Whether they know about these risks or not, people are still moving to some of those areas.

Florida had the fastest growing population of any state in 2022, even as many of the state's population areas are in low-lying places at risk from sea level rise, and the state is in the path of many hurricanes.

A study by the University of Vermont also found many Americans are moving to areas of the West that are particularly prone to wildfires and drought.

While some folks are just starting to consider climate change as a factor in their individual moves, entire communities have already had to relocate. It's leading to government officials forming some policies on the fly. Some of the earliest tests of that have centered around federal or state-recognized tribes.
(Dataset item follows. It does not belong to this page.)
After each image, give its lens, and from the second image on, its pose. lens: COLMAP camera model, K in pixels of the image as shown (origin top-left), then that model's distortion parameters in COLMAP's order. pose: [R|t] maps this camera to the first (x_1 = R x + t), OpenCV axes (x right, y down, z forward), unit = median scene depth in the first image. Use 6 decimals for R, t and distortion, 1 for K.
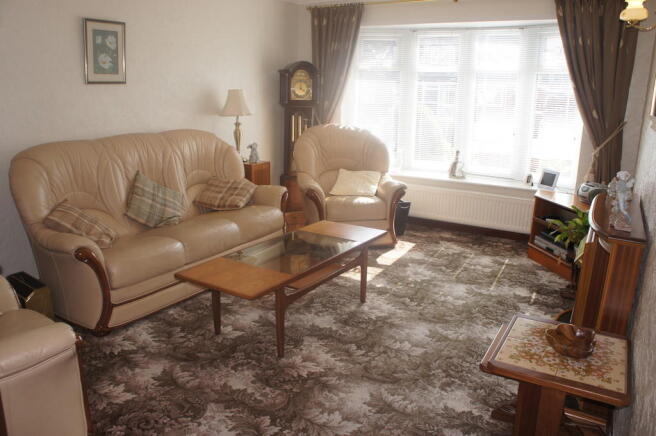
lens RADIAL K [[513.6, 0, 323.1], [0, 513.6, 216.3], [0, 0, 1]] dist [-0.176950, 0.112770]
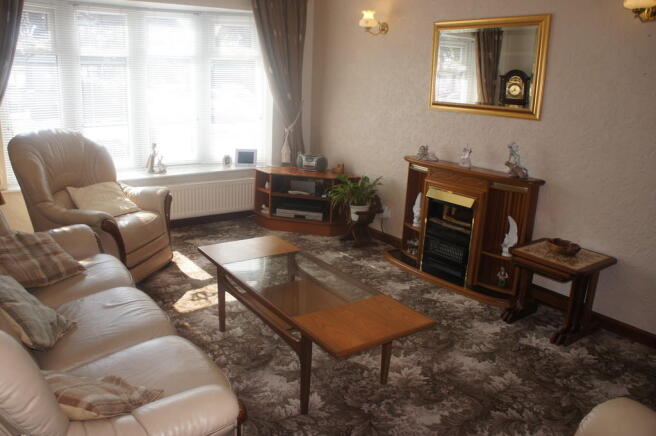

In 2016, the Obama administration offered nearly $50 million to the tribal nation based on Isle de Jean Charles on the south coast of Louisiana — the first time the U.S. government ever undertook a long-term relocation effort tied to climate change.

It took several years, with the project running into issues caused by a partnership with the state, but by the end of 2022, most residents have been relocated off the island as rising sea levels quickly take it into the ocean.

In 2022, the Department of the Interior planned further in advance, setting up an application process where tribes could apply for funding for relocation efforts.

Not every tribe received funding, but three tribes — the villages of Newtok and Napakiak, Alaska and the Quinault Indian Nation on Washington's Olympic Peninsula — received the largest grants of $25 million each.